## TEXTAUSZUG

=-=-=-=-=

Richard Yates gilt als einer der bedeutendsten Schriftsteller der US-amerikanischen Nachkriegsgeneration, für manche ist er der »missing link« zwischen Tennessee Williams und Raymond Carver. Der Band Eine letzte Liebschaft versammelt die neun letzten noch nicht auf Deutsch veröffentlichten Erzählungen des Autors. Ganz gleich, ob er das unterdrückte Begehren einer Hausfrau in der Vorstadt thematisiert, die Verzweiflung eines Büroangestellten in Manhattan oder das gebrochene Herz einer alleinerziehenden Mutter - niemand porträtiert die Alltagshoffnungen und -enttäuschungen seiner Figuren so schonungslos, doch mitfühlend wie Richard Yates.
Autorenporträt
Richard Yates wurde 1926 in Yonkers, New York, geboren und lebte bis zu seinem Tod 1992 in Alabama. Obwohl seine Werke zu Lebzeiten kaum Beachtung fanden, gehören sie heute zum Wichtigsten, was die amerikanische Literatur des 20. Jahrhunderts zu bieten hat. Wie Ernest Hemingway prägte Richard Yates eine Generation von Schriftstellern. Die DVA publiziert Yates' Gesamtwerk auf Deutsch, zuletzt erschien der Roman "Cold Spring Harbor". Das Debüt "Zeiten des Aufruhrs" wurde 2009 mit Leonardo DiCaprio und Kate Winslet in den Hauptrollen von Regisseur Sam Mendes verfilmt. In dem Band "Eine letzte Liebschaft" sind die letzten neun noch nicht veröffentlichten Erzählungen des Autors versammelt.

=-=-=-=-=

## ARBEITSAUFTRAG A
Schreiben Sie die Zeilen des Datensatzes vom Anfang bis einschließlich der Zeile mit „Observed value: 13 cm“ als nummerierte Liste ohne Leerzeilen um. Die Bilder sind in der Antwort wegzulassen.
Die Zeilen des Datensatzes stehen in keinem Zusammenhang mit dem Textauszug.

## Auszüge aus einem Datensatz

=-=-=-=-=

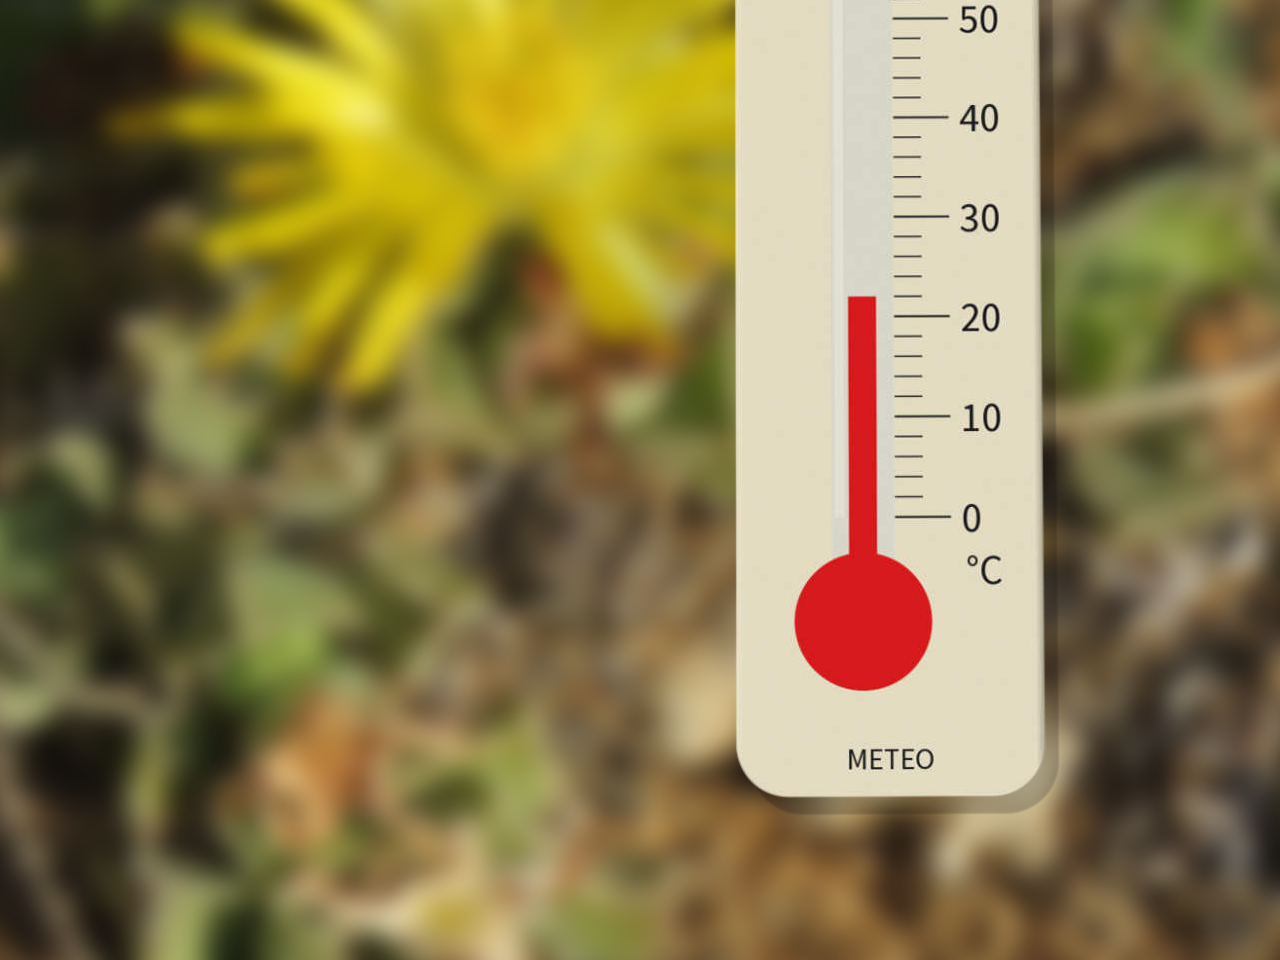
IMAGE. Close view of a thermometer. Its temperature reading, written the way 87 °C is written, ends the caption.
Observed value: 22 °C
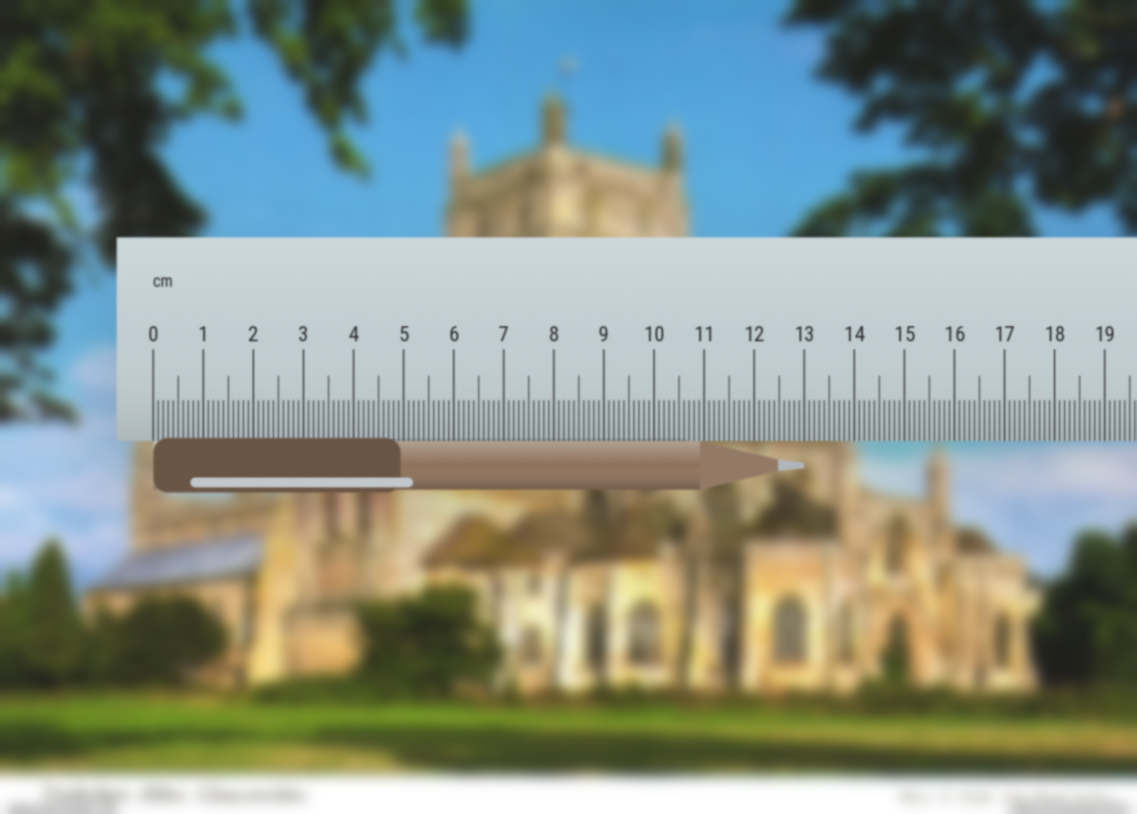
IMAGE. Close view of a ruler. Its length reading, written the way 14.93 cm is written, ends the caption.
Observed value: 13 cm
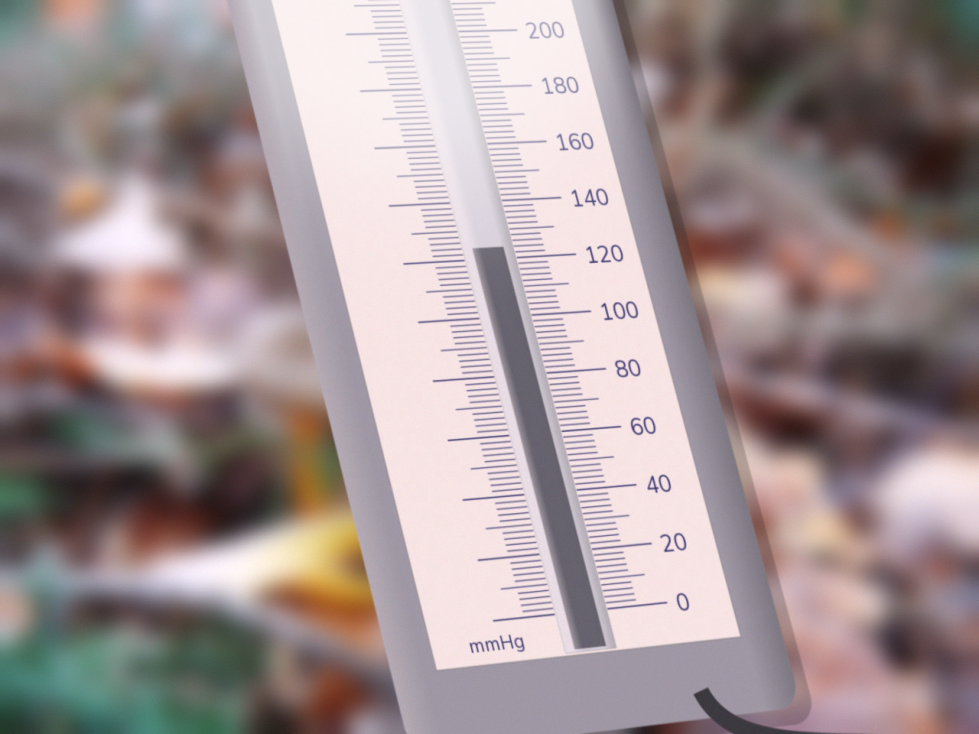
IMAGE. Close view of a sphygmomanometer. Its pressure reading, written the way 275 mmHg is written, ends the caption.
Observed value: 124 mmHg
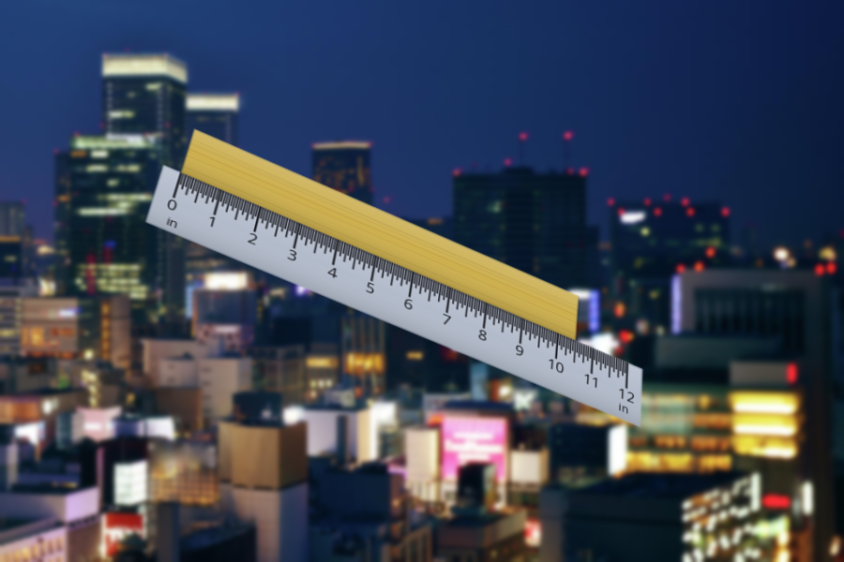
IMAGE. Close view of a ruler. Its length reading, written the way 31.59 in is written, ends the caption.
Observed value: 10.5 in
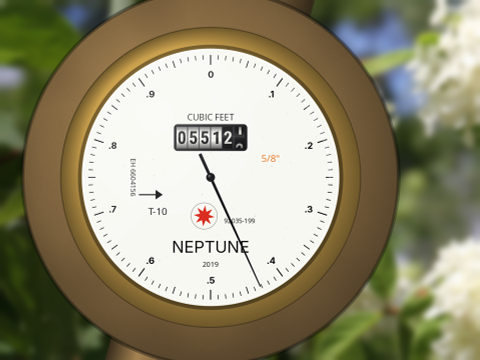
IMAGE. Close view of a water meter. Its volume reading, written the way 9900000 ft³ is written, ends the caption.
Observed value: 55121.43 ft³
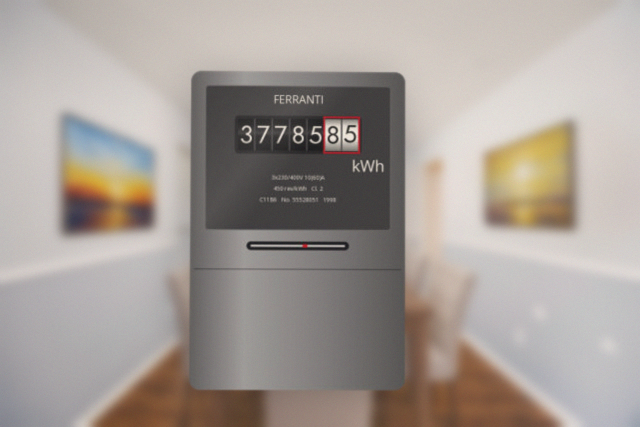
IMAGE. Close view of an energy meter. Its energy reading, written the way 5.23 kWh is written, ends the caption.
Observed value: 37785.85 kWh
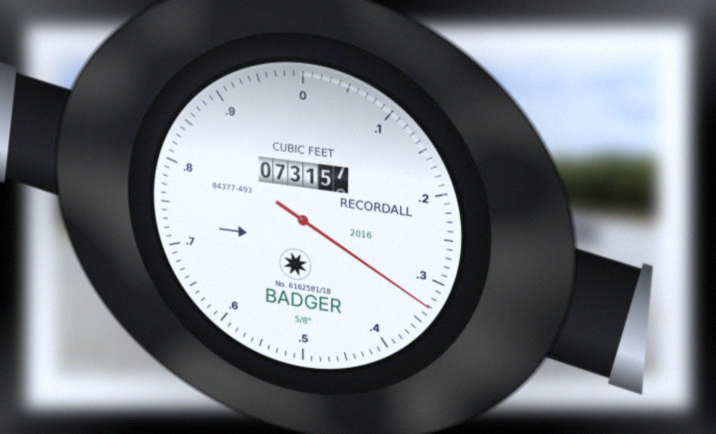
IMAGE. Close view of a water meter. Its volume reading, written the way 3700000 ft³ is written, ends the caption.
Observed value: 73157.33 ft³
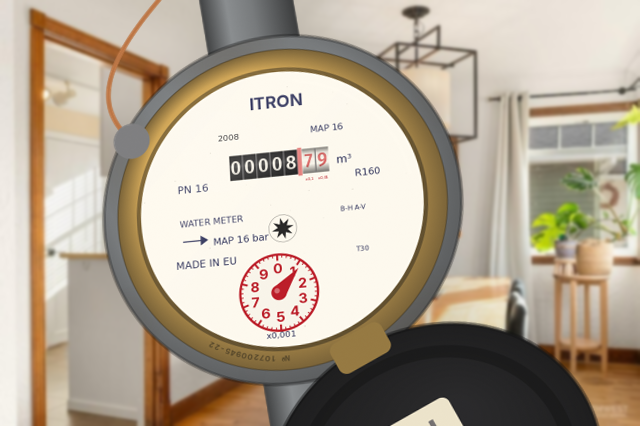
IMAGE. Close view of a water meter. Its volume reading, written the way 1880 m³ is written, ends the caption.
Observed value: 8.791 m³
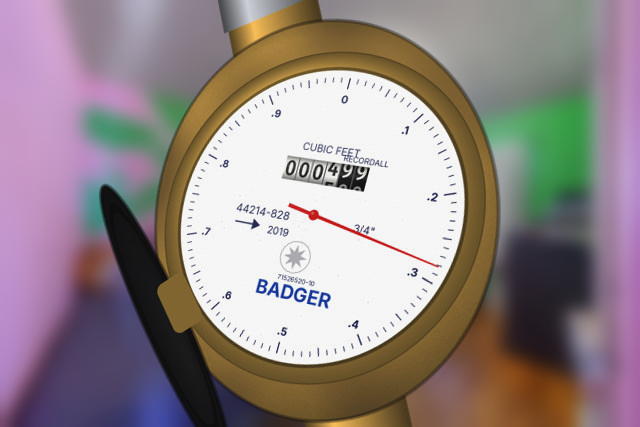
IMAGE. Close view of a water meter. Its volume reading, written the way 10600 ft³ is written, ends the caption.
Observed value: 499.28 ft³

=-=-=-=-=

## ARBEITSAUFTRAG B
Erläutern Sie in ein bis drei Sätzen, welche Figuren und Themen der Textauszug über Richard Yates für dessen Erzählungen nennt und wie er deren Darstellung charakterisiert.

## LÖSUNG DER AUFGABE A
1. IMAGE. Close view of a thermometer. Its temperature reading, written the way 87 °C is written, ends the caption.
2. Observed value: 22 °C
3. IMAGE. Close view of a ruler. Its length reading, written the way 14.93 cm is written, ends the caption.
4. Observed value: 13 cm

## LÖSUNG DER AUFGABE B
Als Beispiele nennt der Textauszug das unterdrückte Begehren einer Hausfrau in der Vorstadt, die Verzweiflung eines Büroangestellten in Manhattan und das gebrochene Herz einer alleinerziehenden Mutter. Yates porträtiert die Alltagshoffnungen und -enttäuschungen seiner Figuren demnach so schonungslos, doch mitfühlend wie niemand sonst.